I caught this in an instant, shaken. Shook.
Steph had all her limbs extended out, braced for impact as I wrestled the Jeep under control.
A Volkswagen Passat rested at an angle, and they all gazed up at us, snowboarding types, though it was early for snowboarding. We looked at them, and the one boy on the ground was holding the dog as the dog was convulsing, dying, in his arms, and this kid was visibly heartbroken, deeply affected, and crying, begging the dog’s forgiveness, it seemed. It was a big dog, about sixty or seventy pounds, a Lab mix, with its tongue dangling out the side of its mouth, and there was blood. It would die in minutes. Nothing anyone could do.
The three kids stared at us, their faces silently asking if we knew what to do, helpless, and I slowly shook my head, saying, Sorry, man; sorry.

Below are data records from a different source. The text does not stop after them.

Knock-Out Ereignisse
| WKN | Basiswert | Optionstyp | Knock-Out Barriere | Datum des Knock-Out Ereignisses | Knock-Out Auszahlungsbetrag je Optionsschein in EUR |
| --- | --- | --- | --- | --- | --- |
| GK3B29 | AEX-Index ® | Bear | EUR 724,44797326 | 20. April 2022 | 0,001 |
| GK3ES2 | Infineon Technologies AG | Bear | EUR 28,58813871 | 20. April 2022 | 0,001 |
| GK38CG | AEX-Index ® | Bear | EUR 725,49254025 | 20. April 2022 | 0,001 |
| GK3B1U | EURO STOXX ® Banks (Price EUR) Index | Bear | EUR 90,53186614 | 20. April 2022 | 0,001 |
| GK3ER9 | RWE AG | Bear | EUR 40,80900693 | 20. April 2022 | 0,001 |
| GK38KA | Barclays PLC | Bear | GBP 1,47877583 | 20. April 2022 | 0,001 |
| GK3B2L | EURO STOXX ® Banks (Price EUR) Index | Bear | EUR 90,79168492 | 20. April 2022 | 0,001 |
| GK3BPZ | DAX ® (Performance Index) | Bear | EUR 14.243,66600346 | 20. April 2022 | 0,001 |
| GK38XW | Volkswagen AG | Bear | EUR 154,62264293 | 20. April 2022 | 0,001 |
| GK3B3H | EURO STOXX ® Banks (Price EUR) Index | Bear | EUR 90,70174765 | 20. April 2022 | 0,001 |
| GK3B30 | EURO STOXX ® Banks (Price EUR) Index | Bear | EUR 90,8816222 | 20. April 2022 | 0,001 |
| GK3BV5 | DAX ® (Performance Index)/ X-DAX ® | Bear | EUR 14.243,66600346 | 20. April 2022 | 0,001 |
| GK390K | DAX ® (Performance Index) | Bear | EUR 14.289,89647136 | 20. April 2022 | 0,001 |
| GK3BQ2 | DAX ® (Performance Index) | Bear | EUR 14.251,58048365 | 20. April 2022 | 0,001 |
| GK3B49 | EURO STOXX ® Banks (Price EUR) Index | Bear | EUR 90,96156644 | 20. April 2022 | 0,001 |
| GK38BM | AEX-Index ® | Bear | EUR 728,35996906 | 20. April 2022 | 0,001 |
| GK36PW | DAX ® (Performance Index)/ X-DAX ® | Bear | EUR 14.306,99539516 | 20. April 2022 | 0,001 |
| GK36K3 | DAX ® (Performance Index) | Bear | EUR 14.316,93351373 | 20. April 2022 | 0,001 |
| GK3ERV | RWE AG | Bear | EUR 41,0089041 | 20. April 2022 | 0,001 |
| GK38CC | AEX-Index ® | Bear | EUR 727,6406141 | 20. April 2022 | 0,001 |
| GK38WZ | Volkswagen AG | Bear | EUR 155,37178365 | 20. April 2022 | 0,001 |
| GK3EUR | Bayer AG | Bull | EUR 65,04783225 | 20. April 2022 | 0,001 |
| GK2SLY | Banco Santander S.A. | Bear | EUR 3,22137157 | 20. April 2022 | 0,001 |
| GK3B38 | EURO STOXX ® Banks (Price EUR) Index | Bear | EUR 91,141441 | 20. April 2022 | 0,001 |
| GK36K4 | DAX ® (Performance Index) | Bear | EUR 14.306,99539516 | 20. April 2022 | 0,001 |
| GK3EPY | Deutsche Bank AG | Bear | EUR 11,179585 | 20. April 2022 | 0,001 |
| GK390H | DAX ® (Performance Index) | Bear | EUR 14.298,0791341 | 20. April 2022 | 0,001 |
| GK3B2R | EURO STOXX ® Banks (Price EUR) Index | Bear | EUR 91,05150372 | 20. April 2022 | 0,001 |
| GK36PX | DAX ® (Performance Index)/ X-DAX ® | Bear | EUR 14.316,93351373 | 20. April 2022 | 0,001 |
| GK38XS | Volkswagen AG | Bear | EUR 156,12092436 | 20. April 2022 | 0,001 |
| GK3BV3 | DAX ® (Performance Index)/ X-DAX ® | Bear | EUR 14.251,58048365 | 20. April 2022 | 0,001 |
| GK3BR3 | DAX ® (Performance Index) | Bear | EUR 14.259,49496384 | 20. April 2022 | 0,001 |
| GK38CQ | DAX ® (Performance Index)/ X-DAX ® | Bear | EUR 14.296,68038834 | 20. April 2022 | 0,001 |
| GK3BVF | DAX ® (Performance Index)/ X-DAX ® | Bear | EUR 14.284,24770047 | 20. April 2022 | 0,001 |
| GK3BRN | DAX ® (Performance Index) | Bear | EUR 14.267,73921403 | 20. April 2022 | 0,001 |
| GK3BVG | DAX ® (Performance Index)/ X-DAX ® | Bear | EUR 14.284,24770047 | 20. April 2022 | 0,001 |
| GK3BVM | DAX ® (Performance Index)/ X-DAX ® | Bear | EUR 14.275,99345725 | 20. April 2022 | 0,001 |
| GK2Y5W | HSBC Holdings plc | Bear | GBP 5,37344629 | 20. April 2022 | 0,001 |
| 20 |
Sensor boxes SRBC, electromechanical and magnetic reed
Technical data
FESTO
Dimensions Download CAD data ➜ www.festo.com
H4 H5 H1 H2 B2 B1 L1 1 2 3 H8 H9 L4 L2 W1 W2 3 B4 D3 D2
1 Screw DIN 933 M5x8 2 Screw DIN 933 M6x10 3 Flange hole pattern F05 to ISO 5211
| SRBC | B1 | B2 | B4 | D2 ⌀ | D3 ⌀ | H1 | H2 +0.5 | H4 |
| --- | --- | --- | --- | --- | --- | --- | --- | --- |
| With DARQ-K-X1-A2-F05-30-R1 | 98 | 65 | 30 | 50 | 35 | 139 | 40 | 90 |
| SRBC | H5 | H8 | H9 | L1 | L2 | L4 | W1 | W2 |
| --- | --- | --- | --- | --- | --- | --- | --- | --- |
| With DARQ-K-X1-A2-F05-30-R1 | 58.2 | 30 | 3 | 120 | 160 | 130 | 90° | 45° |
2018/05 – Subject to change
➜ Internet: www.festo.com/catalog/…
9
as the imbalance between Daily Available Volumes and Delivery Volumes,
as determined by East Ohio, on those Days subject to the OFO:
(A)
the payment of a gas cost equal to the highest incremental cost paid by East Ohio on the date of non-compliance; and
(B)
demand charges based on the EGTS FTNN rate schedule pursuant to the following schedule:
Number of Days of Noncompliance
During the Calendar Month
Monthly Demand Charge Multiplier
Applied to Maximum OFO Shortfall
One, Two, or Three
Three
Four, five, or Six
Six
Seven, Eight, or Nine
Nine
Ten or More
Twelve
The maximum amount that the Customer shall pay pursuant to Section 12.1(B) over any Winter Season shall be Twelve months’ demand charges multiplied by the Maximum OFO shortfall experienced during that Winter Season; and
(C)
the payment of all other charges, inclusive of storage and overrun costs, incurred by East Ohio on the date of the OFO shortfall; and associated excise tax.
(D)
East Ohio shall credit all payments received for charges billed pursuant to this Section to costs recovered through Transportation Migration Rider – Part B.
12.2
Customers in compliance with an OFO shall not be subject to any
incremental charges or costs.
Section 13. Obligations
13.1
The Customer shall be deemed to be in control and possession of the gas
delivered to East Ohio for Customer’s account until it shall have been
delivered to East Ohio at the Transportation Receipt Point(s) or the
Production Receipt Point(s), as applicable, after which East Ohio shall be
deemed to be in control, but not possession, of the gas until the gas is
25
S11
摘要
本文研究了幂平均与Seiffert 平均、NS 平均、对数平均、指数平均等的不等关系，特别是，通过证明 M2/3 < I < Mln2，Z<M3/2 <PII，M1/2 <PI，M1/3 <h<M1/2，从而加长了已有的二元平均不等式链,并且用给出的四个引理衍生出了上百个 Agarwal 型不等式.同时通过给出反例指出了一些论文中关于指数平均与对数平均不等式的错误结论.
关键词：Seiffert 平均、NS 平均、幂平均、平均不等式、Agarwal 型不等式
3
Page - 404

This one, you guys have to do alone.
And Steph and I drove on, quiet now, with Cleo alert over the console between us, alert, aware, and sycophantic, trying to make peace from the hum of death in the air.
“That was horrible,” I said as we were driving in the dark, about an hour later. Neither of us could get the image of the dying black Labrador out of our minds, out of our conversa
tion.
The mood became morose in the Jeep, tinged with the mystic. It was a four-hour drive from Seattle to Twisp. Had I known, I don’t think I would have agreed. Somehow, Seattle usually seems like it’s two hours from everywhere else in Washington. Maybe I’m spoiled because I grew up with Texan distances.
Steph told me once again about the time Cleo was hit by a car, at the end of her leash, how they had turned one of those dark corners in the North Seattle neighborhoods she likes to walk with a sense of impunity. Once, she said, there was a couch on a street corner and she and Cleo stopped for a nap; that’s how safe she felt out there, and I bit my tongue and kept quiet. But this night, she said, this night was a rainy wint’ry night, and Cleo had extended the full length of the extension leash and entered into the road and was clipped badly by a Buick.
“And I just flipped out,” she said.
I knew Steph really well by this time, and Steph flipping out was not something pleasant. She could grow five times her size with histrionics.
Cleo’s back leg was broken in a compound fracture, had been brought up into the back wheel well. She’d gone into shock and was looking at Steph like she was asking for permission to die.
Steph denied her that privilege and brought the dog back, she said, by bullying the poor Persian fellow who happened to be driving across their path that night and having him take them both to the emergency pet clinic on Aurora.
Steph can bully quite a bit out of most people is the lesson here.
They’d gone out on a date after, Steph said, but he didn’t speak enough English to get along.
“Besides,” she said, “from what I could make of it, he wanted a wife to stay at home and cook dinner for him and his mother.”
“That’s . . . um,” I tried to respond, “I don’t think ... well, it’s good that he took you to the vet clinic, I guess.”